About the job
Speechify builds tools that turn written content into audio, helping over 50 million people read and learn in new ways. Our products span iOS, Android, Mac, Chrome, and the web. Google named us Chrome Extension of the Year, and Apple recognized our design in 2025.
Our fully remote team includes nearly 200 people with backgrounds at Amazon, Microsoft, Google, Stanford, Stripe, Vercel, and other top tech companies and universities.
Role Overview
The Data team within Speechify’s AI division is looking for a Software Engineer focused on data infrastructure and acquisition. This position centers on building and maintaining the systems that gather the large-scale datasets needed for model training. The work blends infrastructure, engineering, and research to deliver high-quality data at petabyte scale while keeping costs in check.
What You Will Do
- Find and connect new sources of audio data to our ingestion pipeline.

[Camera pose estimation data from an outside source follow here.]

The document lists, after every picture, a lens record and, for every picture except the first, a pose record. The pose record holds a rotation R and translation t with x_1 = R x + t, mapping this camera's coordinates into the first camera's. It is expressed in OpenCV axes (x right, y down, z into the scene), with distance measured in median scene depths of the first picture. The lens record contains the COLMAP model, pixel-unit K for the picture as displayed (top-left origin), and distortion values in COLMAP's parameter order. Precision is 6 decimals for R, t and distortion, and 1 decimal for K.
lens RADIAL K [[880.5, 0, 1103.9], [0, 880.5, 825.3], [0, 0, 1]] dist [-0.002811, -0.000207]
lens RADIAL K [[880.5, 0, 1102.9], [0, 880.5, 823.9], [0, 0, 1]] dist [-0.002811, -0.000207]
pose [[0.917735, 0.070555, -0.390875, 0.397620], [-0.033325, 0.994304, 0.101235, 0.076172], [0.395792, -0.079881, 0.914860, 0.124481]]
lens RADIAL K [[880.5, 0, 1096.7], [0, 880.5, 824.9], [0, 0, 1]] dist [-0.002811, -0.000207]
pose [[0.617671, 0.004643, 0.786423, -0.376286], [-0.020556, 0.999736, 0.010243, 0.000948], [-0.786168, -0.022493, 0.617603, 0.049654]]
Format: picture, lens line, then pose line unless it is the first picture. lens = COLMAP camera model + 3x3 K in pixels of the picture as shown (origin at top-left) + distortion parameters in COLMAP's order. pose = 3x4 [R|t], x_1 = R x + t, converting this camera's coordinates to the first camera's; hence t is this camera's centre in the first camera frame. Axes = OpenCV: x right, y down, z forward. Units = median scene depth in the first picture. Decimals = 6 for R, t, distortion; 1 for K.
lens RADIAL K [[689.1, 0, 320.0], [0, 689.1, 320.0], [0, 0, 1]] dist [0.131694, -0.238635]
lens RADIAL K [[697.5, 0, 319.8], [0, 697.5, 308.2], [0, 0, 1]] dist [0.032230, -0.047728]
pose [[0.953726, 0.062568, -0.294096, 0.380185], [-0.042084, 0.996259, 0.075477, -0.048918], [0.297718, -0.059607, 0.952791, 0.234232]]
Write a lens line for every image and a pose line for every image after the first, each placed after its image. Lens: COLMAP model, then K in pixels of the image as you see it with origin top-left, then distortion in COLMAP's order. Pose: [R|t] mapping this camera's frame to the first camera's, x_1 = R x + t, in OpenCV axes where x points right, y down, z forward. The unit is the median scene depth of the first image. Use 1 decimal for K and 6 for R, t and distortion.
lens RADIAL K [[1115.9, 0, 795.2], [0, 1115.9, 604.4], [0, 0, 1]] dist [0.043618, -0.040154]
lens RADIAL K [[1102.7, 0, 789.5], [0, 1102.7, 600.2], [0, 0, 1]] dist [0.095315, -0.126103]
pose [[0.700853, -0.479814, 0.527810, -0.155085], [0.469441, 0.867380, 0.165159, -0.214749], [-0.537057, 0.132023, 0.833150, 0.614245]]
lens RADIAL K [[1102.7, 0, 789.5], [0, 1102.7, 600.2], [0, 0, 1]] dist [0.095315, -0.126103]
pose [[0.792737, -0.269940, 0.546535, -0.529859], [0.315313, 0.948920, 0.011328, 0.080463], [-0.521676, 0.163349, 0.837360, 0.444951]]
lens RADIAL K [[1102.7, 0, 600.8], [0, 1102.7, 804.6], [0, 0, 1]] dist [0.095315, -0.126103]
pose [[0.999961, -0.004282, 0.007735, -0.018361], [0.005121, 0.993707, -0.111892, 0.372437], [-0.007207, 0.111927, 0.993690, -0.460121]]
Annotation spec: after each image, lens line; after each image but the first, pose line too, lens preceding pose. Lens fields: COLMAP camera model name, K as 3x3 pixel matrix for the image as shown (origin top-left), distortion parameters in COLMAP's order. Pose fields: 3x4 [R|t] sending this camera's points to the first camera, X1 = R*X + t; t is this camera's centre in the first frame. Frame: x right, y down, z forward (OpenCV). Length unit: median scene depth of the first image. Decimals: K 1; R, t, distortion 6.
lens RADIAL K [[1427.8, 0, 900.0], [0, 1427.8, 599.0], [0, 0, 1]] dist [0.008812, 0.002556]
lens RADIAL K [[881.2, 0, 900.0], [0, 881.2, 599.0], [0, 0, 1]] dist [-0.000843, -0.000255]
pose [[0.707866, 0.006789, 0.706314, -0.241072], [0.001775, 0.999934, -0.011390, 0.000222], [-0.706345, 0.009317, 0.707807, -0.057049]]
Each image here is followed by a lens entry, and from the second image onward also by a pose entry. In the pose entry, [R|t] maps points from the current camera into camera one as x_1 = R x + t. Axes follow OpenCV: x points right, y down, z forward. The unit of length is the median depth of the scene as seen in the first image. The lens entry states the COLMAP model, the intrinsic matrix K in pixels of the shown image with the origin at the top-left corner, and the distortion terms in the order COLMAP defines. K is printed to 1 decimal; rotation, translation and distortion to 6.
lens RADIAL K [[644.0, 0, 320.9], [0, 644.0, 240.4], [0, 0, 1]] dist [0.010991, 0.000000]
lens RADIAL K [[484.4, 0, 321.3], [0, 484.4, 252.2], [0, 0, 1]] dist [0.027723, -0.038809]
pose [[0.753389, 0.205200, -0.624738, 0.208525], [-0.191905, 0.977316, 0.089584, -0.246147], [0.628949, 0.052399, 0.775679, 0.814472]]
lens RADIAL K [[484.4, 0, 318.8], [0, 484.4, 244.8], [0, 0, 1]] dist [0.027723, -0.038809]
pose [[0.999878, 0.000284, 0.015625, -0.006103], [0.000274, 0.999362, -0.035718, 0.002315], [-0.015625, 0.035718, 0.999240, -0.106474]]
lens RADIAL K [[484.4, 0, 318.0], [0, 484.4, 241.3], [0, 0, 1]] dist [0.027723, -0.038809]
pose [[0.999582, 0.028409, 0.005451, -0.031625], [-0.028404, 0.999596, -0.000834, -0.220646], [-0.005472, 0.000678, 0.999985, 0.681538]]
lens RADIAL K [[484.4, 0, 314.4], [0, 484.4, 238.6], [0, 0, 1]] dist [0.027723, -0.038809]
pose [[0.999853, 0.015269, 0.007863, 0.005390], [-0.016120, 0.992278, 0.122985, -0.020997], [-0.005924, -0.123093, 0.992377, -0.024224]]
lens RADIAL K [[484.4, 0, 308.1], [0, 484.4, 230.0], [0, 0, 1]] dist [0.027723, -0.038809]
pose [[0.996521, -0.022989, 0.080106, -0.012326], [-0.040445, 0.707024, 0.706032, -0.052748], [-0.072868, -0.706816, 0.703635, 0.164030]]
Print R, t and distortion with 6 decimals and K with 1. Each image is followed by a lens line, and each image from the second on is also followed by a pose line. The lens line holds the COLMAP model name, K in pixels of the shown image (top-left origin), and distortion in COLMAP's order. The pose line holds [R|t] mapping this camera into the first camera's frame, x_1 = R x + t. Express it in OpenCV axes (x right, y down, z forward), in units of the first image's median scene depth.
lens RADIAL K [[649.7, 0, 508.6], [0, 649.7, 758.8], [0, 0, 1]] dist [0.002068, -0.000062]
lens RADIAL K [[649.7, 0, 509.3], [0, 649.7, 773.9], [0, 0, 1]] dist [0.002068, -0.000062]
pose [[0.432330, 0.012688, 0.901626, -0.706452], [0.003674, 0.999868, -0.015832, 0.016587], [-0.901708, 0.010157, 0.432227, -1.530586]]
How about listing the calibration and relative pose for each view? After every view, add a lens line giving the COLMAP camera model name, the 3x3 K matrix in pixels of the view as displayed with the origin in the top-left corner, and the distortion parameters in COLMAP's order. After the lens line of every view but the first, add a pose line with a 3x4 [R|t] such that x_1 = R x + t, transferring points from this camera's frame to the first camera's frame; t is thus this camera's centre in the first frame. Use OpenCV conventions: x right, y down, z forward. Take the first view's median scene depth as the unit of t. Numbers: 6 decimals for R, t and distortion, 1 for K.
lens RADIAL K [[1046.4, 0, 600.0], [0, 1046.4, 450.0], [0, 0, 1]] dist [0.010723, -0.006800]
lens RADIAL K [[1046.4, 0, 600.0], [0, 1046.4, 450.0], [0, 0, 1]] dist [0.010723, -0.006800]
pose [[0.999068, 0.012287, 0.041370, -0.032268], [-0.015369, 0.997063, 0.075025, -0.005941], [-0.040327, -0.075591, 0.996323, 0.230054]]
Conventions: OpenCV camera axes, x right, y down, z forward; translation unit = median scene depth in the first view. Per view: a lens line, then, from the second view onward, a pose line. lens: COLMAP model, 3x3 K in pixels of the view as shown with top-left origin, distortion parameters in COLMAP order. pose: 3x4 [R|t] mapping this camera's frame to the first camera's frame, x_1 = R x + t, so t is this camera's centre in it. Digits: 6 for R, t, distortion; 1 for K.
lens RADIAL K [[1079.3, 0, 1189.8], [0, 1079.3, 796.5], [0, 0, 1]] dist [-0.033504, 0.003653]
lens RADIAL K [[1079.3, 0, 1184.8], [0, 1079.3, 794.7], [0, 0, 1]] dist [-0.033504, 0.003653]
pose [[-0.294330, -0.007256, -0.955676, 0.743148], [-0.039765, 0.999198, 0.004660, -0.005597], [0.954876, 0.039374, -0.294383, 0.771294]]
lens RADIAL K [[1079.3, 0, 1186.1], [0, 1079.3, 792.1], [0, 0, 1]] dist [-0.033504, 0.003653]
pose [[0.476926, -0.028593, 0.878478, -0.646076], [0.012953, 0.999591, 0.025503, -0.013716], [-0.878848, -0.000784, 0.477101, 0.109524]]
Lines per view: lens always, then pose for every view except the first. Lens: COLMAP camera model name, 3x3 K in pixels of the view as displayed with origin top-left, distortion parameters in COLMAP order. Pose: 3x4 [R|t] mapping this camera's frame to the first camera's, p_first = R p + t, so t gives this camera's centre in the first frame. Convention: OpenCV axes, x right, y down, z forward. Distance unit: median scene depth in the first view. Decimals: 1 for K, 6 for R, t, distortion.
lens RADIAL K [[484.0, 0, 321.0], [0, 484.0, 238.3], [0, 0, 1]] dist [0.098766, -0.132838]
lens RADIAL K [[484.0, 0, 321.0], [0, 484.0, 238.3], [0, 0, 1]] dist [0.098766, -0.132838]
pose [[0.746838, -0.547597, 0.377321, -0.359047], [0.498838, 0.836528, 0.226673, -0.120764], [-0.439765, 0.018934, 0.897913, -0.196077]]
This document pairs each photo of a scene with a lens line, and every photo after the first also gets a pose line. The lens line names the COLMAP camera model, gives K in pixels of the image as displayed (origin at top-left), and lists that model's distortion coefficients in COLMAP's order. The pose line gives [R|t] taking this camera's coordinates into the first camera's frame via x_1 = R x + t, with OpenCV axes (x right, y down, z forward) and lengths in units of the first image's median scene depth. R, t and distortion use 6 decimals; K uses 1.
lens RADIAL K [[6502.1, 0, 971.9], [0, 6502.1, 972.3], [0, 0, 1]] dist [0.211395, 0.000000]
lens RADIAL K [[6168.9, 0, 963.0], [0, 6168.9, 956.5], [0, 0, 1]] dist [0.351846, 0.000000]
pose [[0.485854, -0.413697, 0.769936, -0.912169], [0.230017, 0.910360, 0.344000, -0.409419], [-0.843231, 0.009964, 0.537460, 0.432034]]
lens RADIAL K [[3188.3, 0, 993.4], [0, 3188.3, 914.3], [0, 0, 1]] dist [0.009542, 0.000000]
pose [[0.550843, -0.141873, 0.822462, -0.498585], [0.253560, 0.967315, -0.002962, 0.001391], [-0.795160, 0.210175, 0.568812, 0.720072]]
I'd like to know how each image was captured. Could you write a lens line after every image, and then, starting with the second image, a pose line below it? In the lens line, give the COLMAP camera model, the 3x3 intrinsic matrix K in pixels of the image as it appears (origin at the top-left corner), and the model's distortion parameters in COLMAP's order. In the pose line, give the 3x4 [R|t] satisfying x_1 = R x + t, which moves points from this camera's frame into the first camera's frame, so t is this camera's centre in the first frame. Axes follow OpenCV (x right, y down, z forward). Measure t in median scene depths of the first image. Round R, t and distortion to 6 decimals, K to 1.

- Maintain and improve our cloud infrastructure for data ingestion, currently running on Google Cloud Platform and managed with Terraform.
- Work closely with Scientists to optimize for cost, throughput, and data quality, supporting richer datasets for our models.
- Collaborate with the AI team and company leadership to shape the roadmap for datasets that power future consumer and enterprise products.
Location
Remote (company operates without a physical office). Menlo Park, CA, USA listed as company location.